Verilen Metin:
◆ ◆ ◆ ◆

5 Haziran 2017 Pazartesi

2900

(02 HAZİRAN CUMA)

"Akşam yemeğini adada yiyelim mi?" diye soran eşimin teklifini reddedemedim. Ne güze bir fikir!
Motoru kaçırmamak için erkenden evden çıkıp Bostancı'ya vardım, beklerken epeydir görüşmediğim okuldan bir arkadaşıma telefon açtım.
Mavi elbisem, çiçekli ayakkabılarım ve yeni çantamla kendimi çok güzel hissediyordum ada motoruna binerken, biraz gecikmeli olarak Burgazada'ya indik. Yolda Sait Faik romanı Maişet Motoru'ndan konuştuk biraz.
Hep tercih ettiğimiz Barba Yani'nin yerine Çardak Restoran'a oturduk bu kez; fazla içmemek için bir küçük rakı söyledik. Kavun mis gibi, peynir de lezzetliydi. Mezelerden patlıcan salata, Girit ezme, acılı atom, levrek marin ve uskumru istedik. Sıcaklardan da deniz lokumu dedikleri deniz ürünlerinden karışık güveç ve ahtapot ızgara aldık. Ahtapot gerçekten sert ve kötüydü, hayal kırıklığı oldu. Diğerleri fena değildi, ama sanırım ortalama bir yermiş burası.

◆ ◆ ◆ ◆

Veri Kesiti:
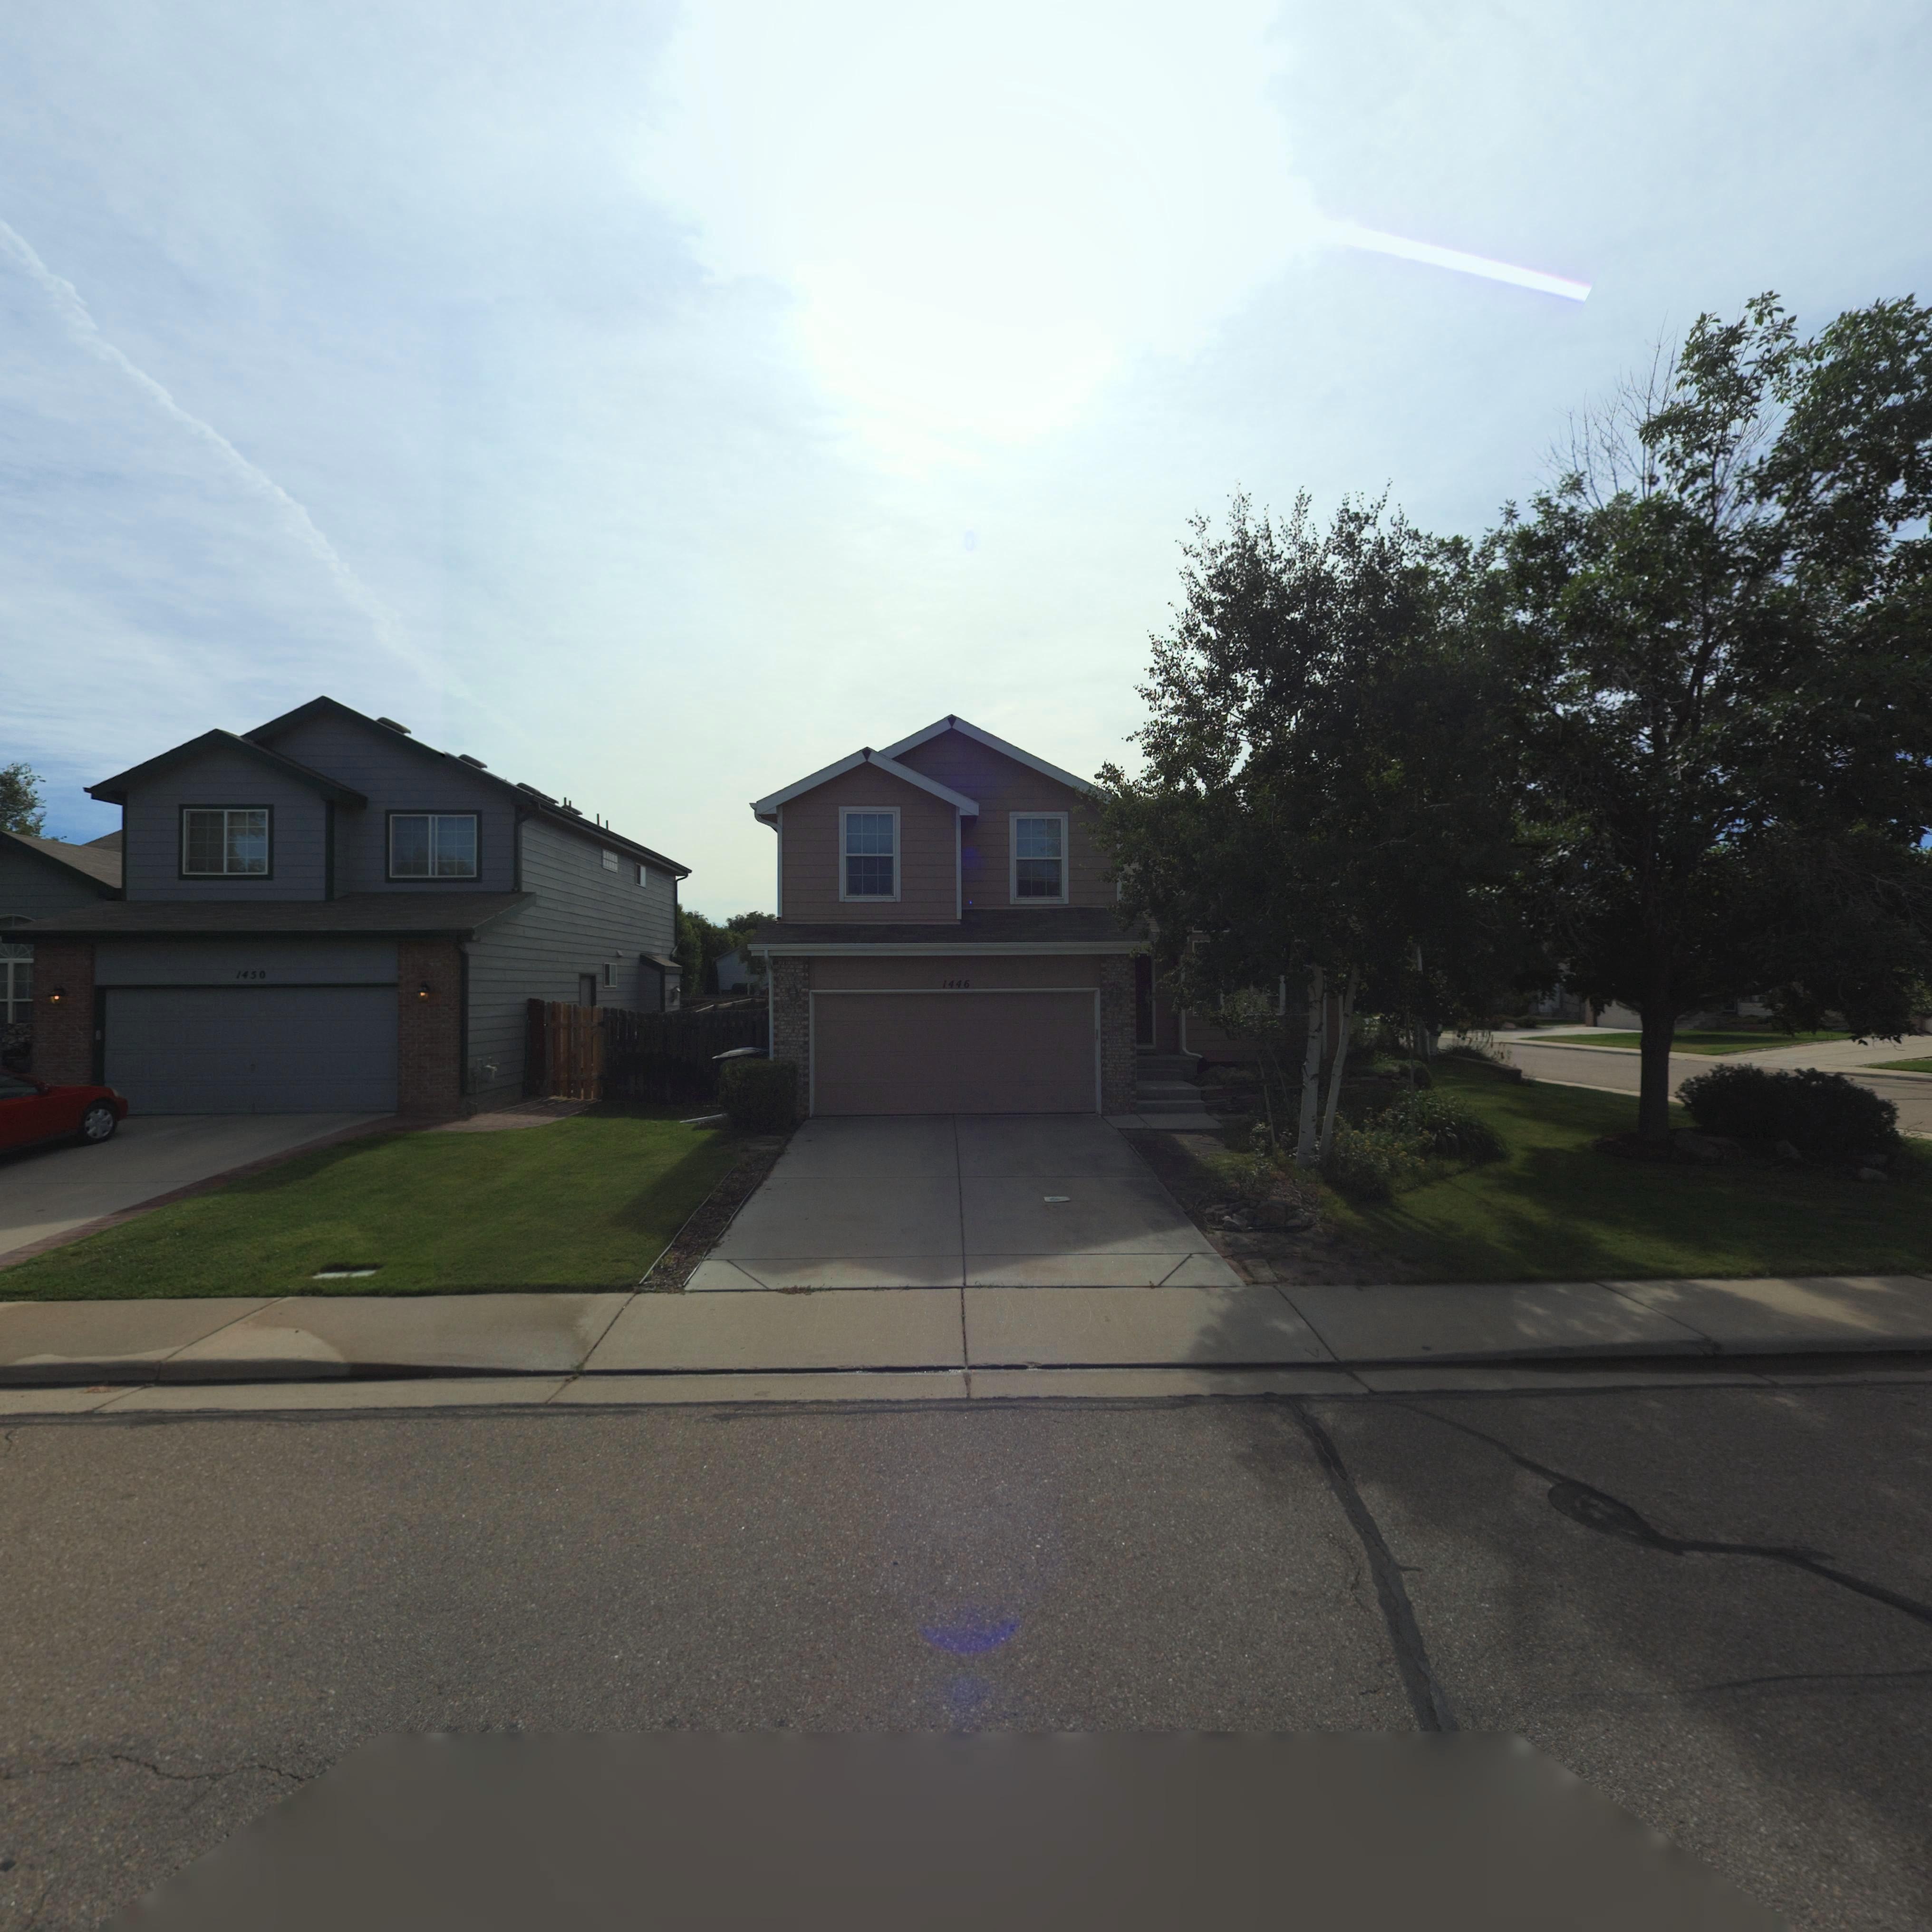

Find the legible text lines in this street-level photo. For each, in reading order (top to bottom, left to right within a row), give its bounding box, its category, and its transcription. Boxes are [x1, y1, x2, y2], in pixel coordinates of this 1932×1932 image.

◆ ◆ ◆ ◆

Görev Yönergesi: Burgazada metnine göre anlatıcının o gün evden erken çıkmasının nedenini bir ila üç cümleyle açıklayınız. Yalnızca Burgazada metnindeki bilgilere dayanınız.

Alıştırma Çözümü: Anlatıcı, Burgazada'ya gidecek motoru kaçırmamak için evden erkenden çıkmıştır.